The oldest of the professors, Dr. Robert Rutherford Cochrane was born on August 9, 1850 in the Sullivan Township, Country of Grey, Ontario to immigrant parents of Northern Ireland. As a young man, he tough school various institution until he landed at the University of Toronto in 1879 to study first class honours mathematics and physics. In 1886 he was appointed as the Principal of the Collegiate Institute in Leith, ON. By 1888, he was recruited as part of the foundation of Wesley College in Winnipeg for the position of Professor of Mathematics. Two days following his arrival, he opened the institution. He married Eva Rosetta Rielly on April 6, 1891, and was finally appointed as the first Professor of Mathematics in the Faculty of Science in 1904 at the University of Manitoba. He held this position until his death in 1910.

Dr. Thomas Swale Vincent was born on May 24, 1868 in Birmingham, England to Methodist schoolteachers. He received his Doctor of Medicine from Mason College. Under the instruction of Dr. Albrecht Kossel (1910 Nobel Prize in Physiology or Medicine), he studied physiological chemistry, which led him to accept the posting as demonstrator of physiology in Birmingham. Prior to his arrival to the University of Manitoba in 1904, he held various lectureship positions at University College, London, University of Cardiff, and the University of Edinburgh. Upon his arrival and acceptance of the position of Professor of Physiology and Zoology, he made advances in the study and research of ductless glands (now known as endocrine glands). Physiology and Zoology remained under the purview of the Faculty of Science until 1920 when it was transferred over to the Manitoba Medical College. It was in 1920 that Vincent left Winnipeg, and returned to Europe where he took a professorship at the University of London. Dr. T. Swale Vincent died on December 31, 1933 in St. Albans, England.

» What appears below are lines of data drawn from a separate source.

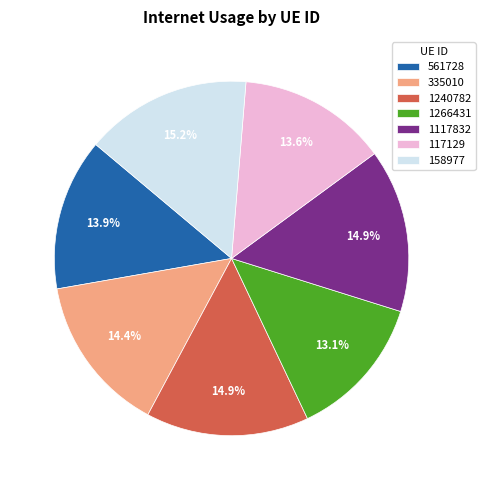

To the nearest percent, what is the difference between the largest and smallest slice percentages?

2%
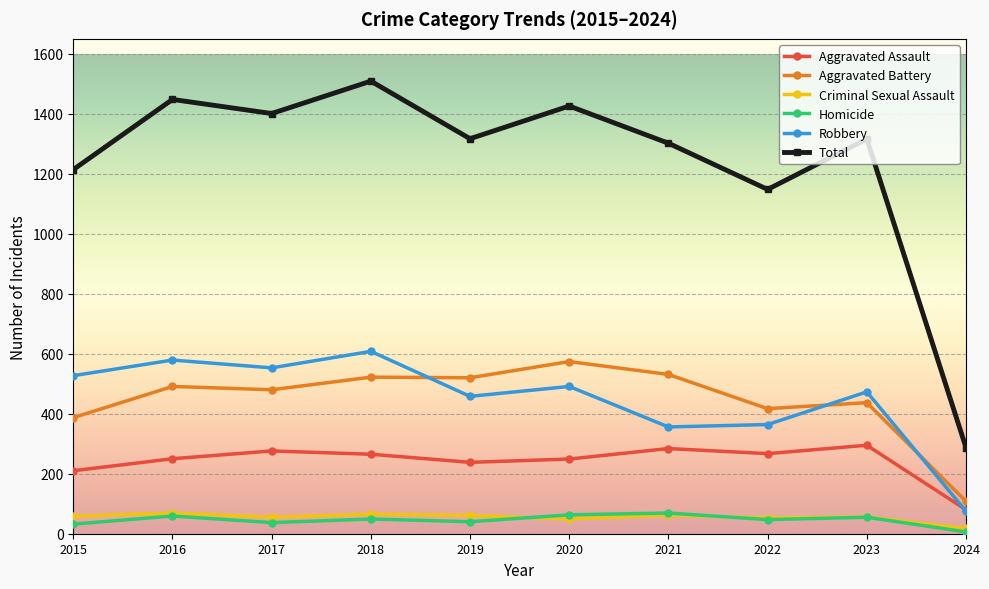

What value does the Homicide series have at 2023?

55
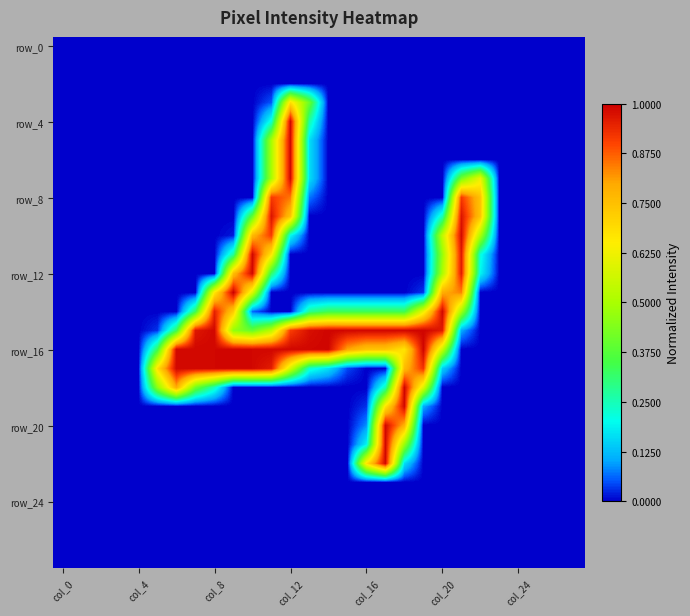

Count the number of data series in this chart.

28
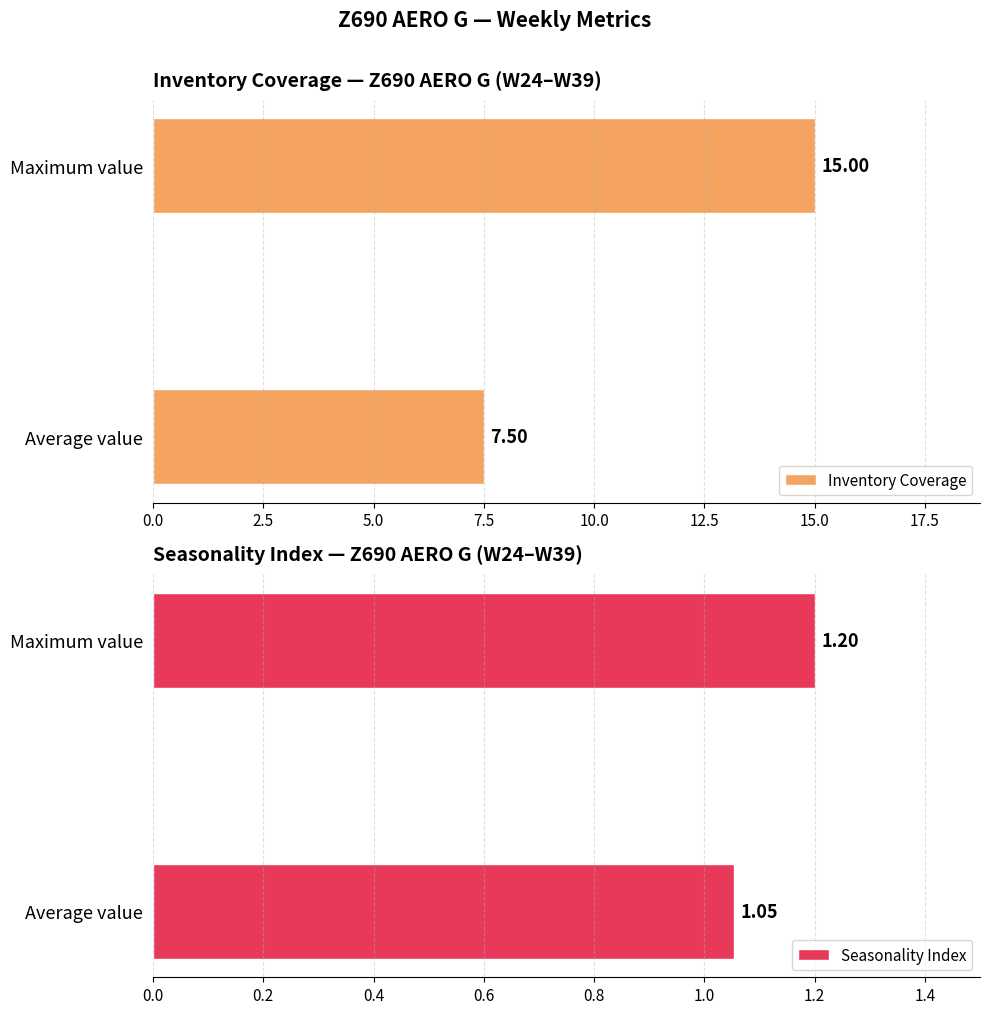

What is the sum of the Inventory Coverage values at Maximum value and Average value?

22.5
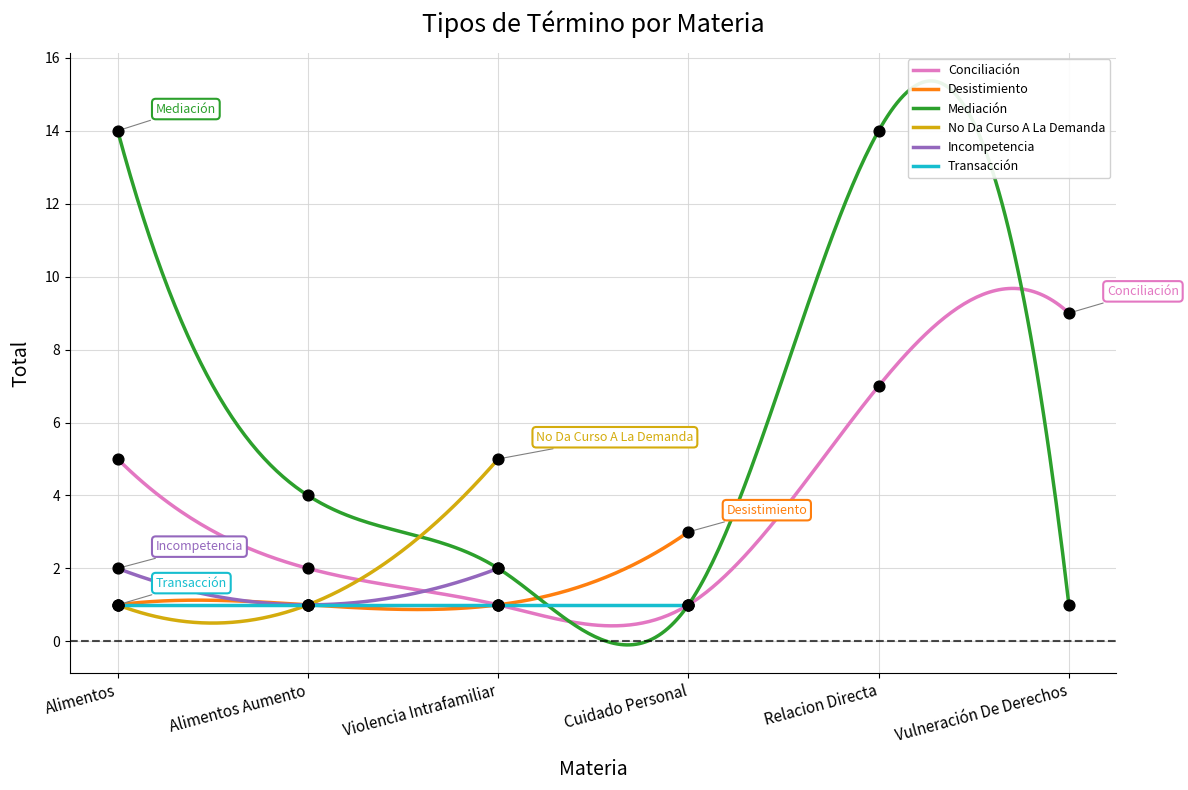

Is the value of Incompetencia at Alimentos Aumento greater than the value of No Da Curso A La Demanda at Violencia Intrafamiliar?

No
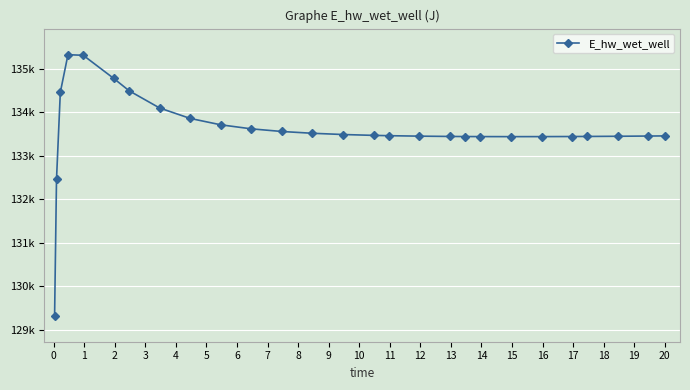

What is the value of the 14th point from the left?

133490.6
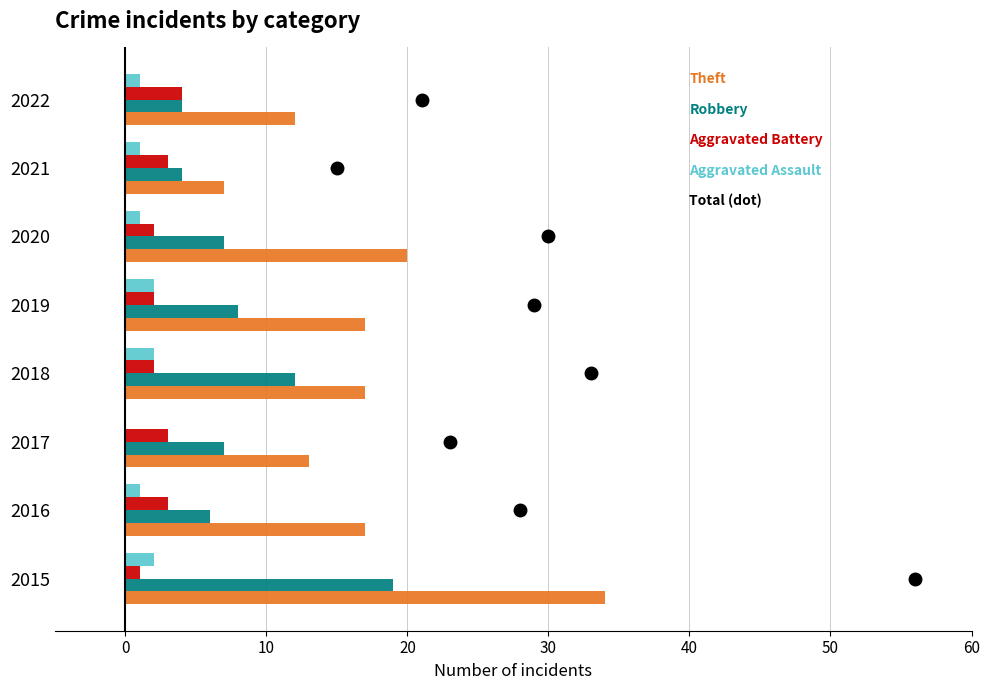

How many series are shown in this chart?

4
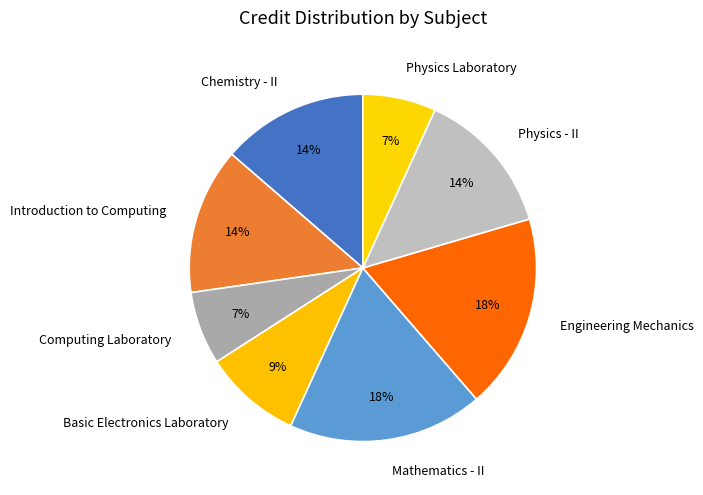

What percentage is the Chemistry - II slice, to the nearest percent?

14%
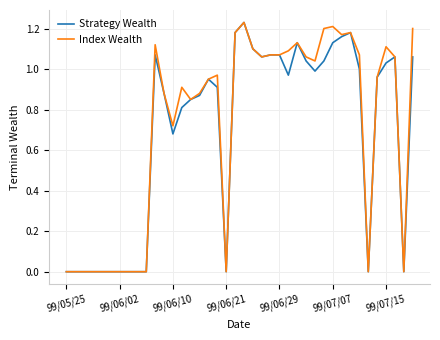

True or false: Index Wealth has a value of 1.2 at 99/07/07.

True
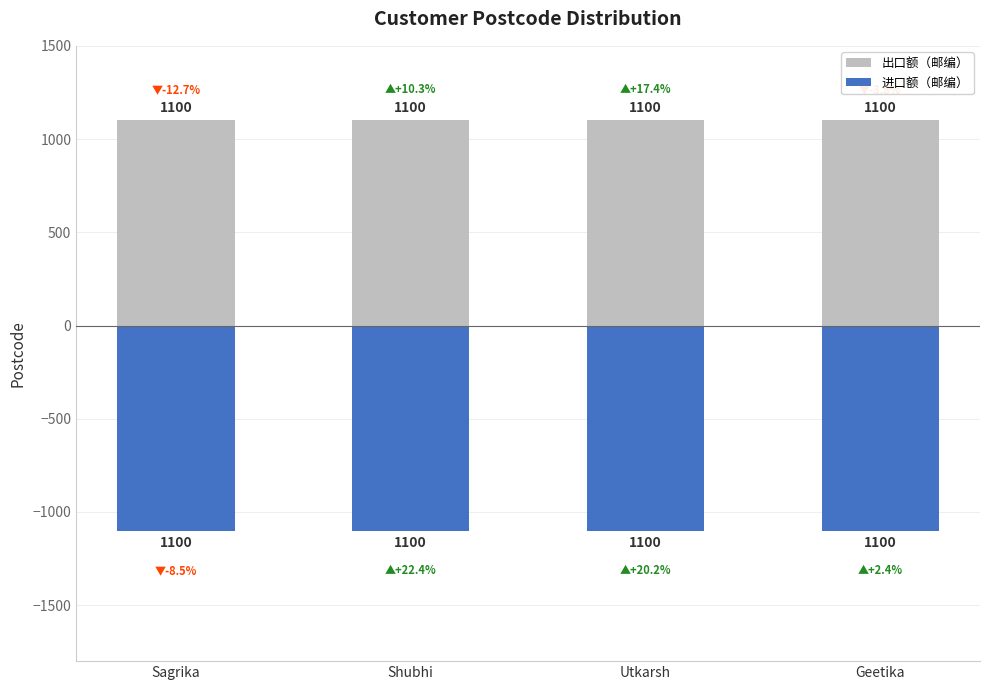

The 出口额（邮编） series shows 1100 at Utkarsh. True or false?

True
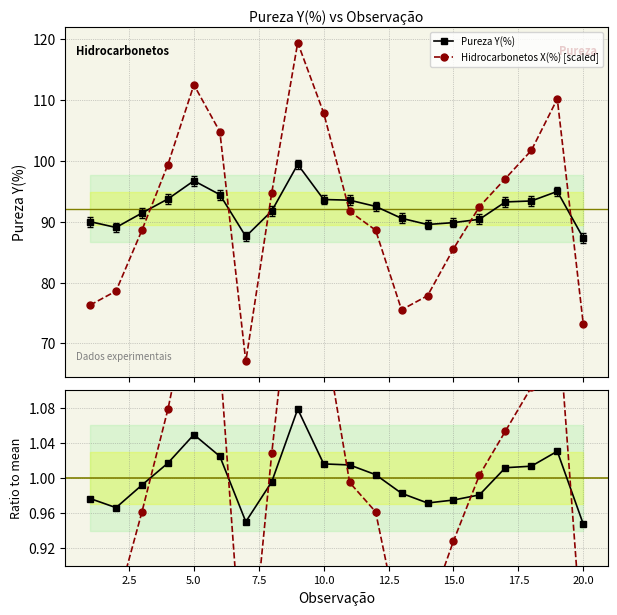

How many intersections are there between Pureza Y(%) and Hidrocarbonetos X(%) [scaled]?

6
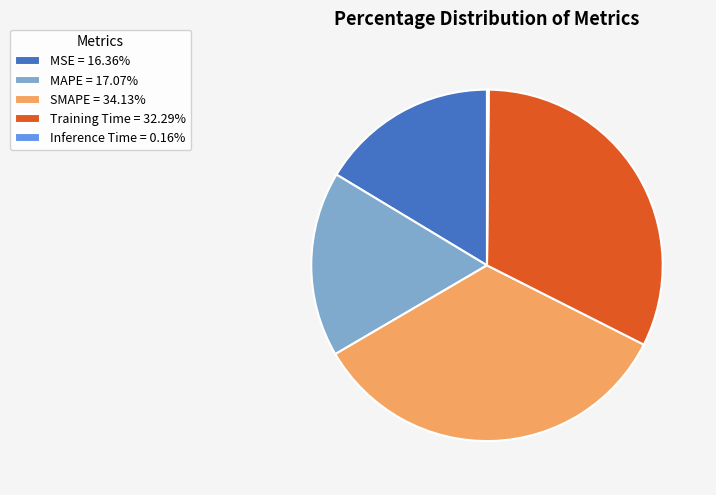

Is the sum of MAPE and Training Time greater than half?

No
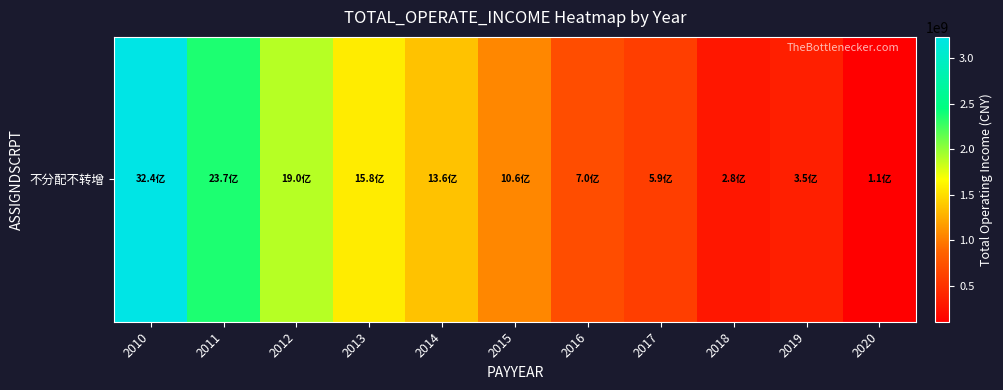

Reading left to right, list all the values displayed in this chart.

3237183153.1	2365582492.2	1896683981.3	1575203100.3	1359599660.6	1062691918.4	702790992.6	587624150.2	284135109.0	348475173.6	105145097.2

Last but not least, Dr. Arthur Henry Reginald Buller was born on August 19, 1874 in Birmingham, United Kingdom. As a young boy, his love of science originated back to his time at Queen’s College Taunton. He later transitioned to Mason College where he completed his undergraduate course work in botany, graduating from the affiliate University of London in 1896. He then received his PhD in 1899 under Dr. Wilhelm Pfeffer, completing his dissertation titled: “Die Wirkung von Bakterien auf tote Zellen”. Upon his arrival in Winnipeg, in the fall of 1904, little did he know, that he was going to become one of the most well known and distinguished professors in his field and from the University of Manitoba.

Buller made science his life work. He aimed to make triumphs of his research agencies. This motivation benefited him greatly as his interest in wheat rust increased and let him to the foundation of the Dominion Rust Research Laboratory to be established in Winnipeg rather than Ottawa. Dr. Buller was never married but was very supportive of women entering into scientific fields and became a teacher and mentor to successful female scientists and educators. He resided in hotel rooms in Winnipeg while he was teaching and researching and spent his off time back home in the United Kingdom. Buller retired in 1936 and later died in Winnipeg in 1944 at the age of 69.

A detailed and interesting history of Dr. Reginald Buller, titled “Reginald Buller: The Poet-Scientist of Mushroom City” written by Dr. L. Gordon Goldsborough, an Associate Professor of Biological Sciences at the University of Manitoba, is available here.

“He was one of the world’s leading authorities on fungi, of which wheat rust is one, and was the author of what is perhaps the most exhaustive report on the subject over to be put in print. Published in six huge volumes over a period of 1909 and 1934, the work was the classic of his library which on the subject of fungi was said to be one of the most complete in the world.”